Une autre question trouble l’homme déjà assombri par de fausses promesses qui ressemble fort à celle dont le Sphinx a le secret et qui tourmente de nombreux artistes là où, à priori, on ne l’attend pas : la question de la beauté des femmes. Force est de constater une surreprésentation de l’imaginaire érotique féminin dans les figures. C’est Cléopâtre funeste à César puis à Antoine, parti pour la châtier mais tombé sous ses charmes. C’est l’étrange Salammbô qui fascine Flaubert ou les fleurs du mal de Baudelaire. L’Ange du bizarre, c’est aussi cette femme du cauchemar de Füssli, l’assoupie de Bonnard, le péché de Von Stuck ou ce vampire de Munch. L’amour fatal : Hamlet et Ophélie, Othello et Desdémone , mais aussi Paolo et Francesca, une histoire d’amants adultérins, tués puis condamnés à errer dans le deuxième cercle de l’enfer de Dante, celui de la luxure. Une femme-instrument de la nature dont la beauté ne peut être que suspecte et surnaturelle dans un monde aussi laid. l’Eve biblique, le serpent, la duperie puis la rencontre avec madame la Mort : une fatalité rendue visible par l’abondance de la prostitution et son cortège de maladies vénériennes tout au long du siècle.
Victor Hugo est aussi présent au sabbat. Le grand poète, ouvertement bigame, avait une fascination pour les figures à l’encre noire dont il tirait la lumière « Car la pensée est sombre ! Une pente insensible va du monde réel à la sphère invisible » . Une pratique courante à Jersey quand il cherchait à retrouver sa chère Léopoldine en faisant tourner les tables.
A la fin de l’exposition, le romantisme noir s’échappe du siècle pour le suivant à la rencontre des surréalistes qui en sont les héritiers comme dans cette fuite devant la raison chez Magritte ou chez Dali ainsi que l’étrangeté des restes de la grande forêt hercynienne chez Max Ernst.

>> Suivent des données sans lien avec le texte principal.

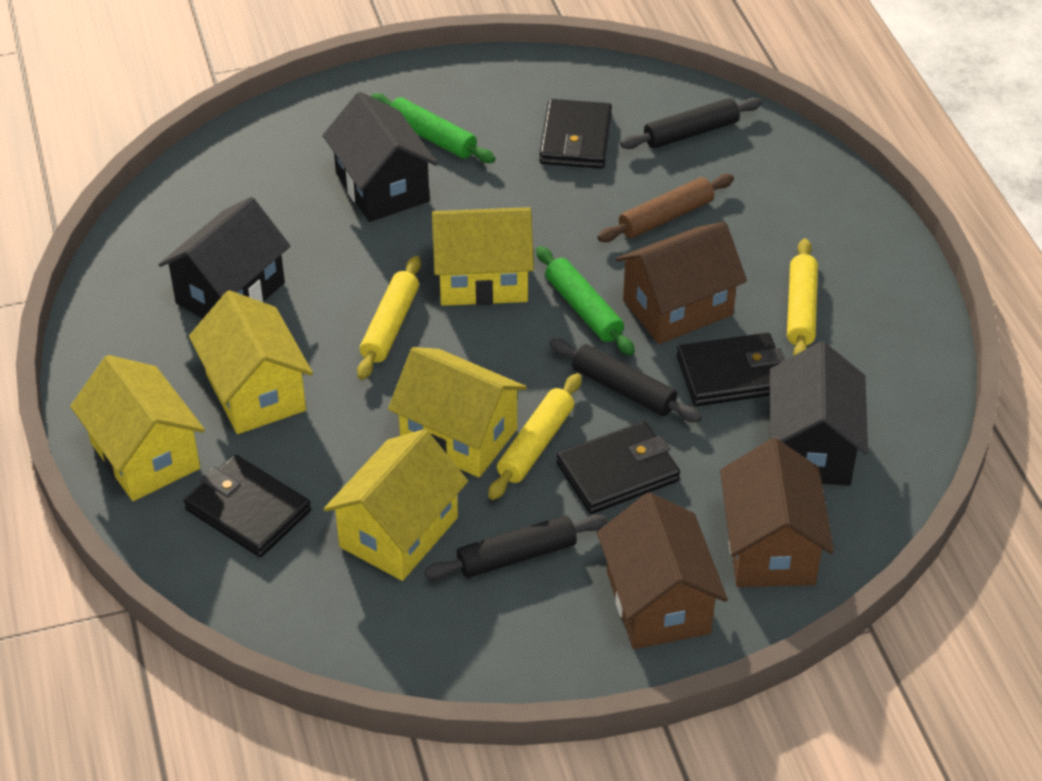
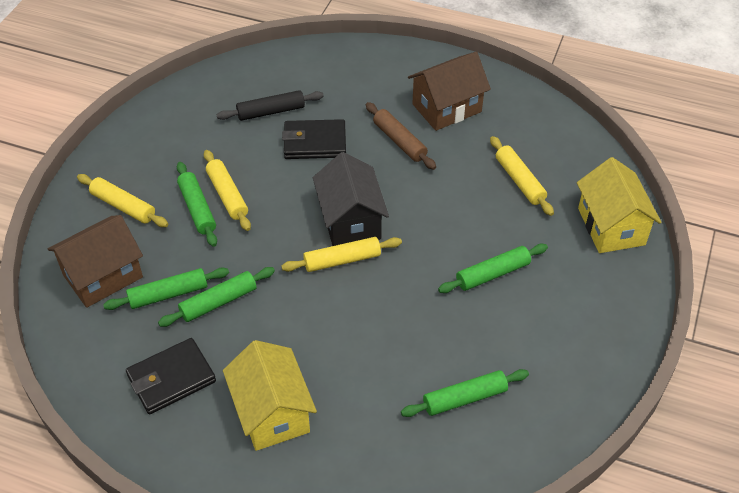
black house: 3 -> 1
black rolling pin: 3 -> 1
black wallet: 4 -> 2
brown house: 3 -> 2
green rolling pin: 2 -> 5
yellow house: 5 -> 2
yellow rolling pin: 3 -> 4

Un nouveau territoire sortira paradoxalement d’un outil technologique alors récent et dans lequel son imaginaire fécond fera merveille : le cinéma. Quoi de plus évocateur que ces salles obscures et silencieuses d’où sortent montages audacieux et grandes frayeurs ? Brefs extraits célèbres en noir et blanc comme la Rebecca d’Hitchcock ou le chien andalou de Luis Buñuel.

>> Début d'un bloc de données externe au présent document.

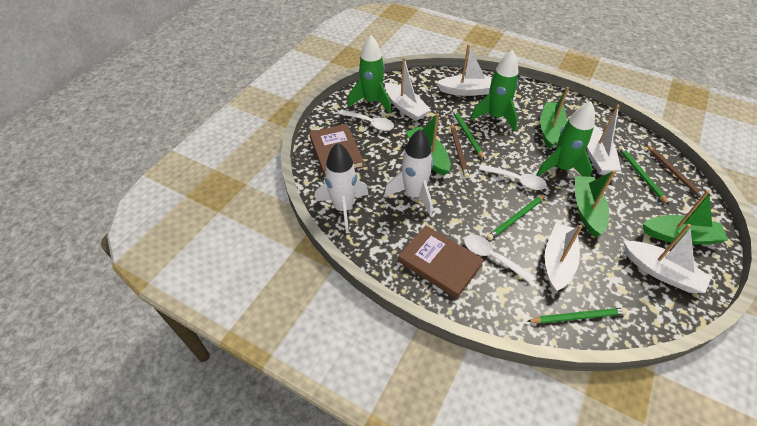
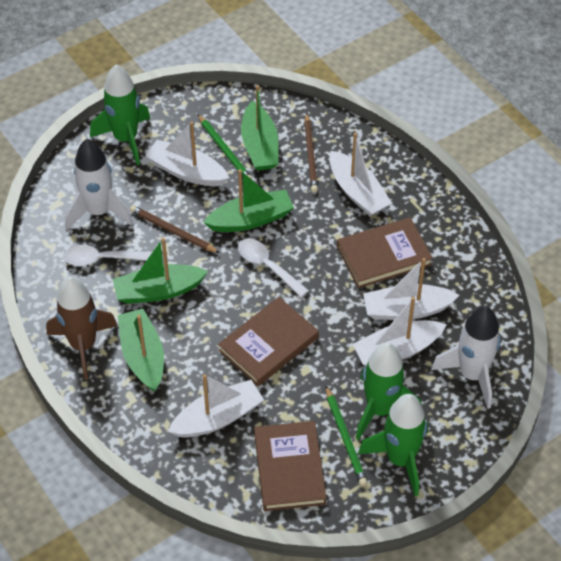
brown book: 2 -> 3
brown rocket: 0 -> 1
green pencil: 4 -> 2
white spoon: 3 -> 2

Cependant, je ne peut m’empêcher de penser aux grandes sagas du cinéma moderne comme la guerre des étoiles de Lucas ou l’anneau de Tolkien qui prouvent que le genre a encore un bel avenir devant lui. L’ange déchu fascine encore les foules quand il prend la forme d’Anakin Skywaker ou de Sauron. Chez ces avatars là, c’est intéressant de le noter, la lubricité a disparue…
Pour les romantiques, L’Etoile Noire ou le Mordor s’appelait Pandémonium. Le romantisme noir n'est pas un style, c’est l’inquiétude du temps.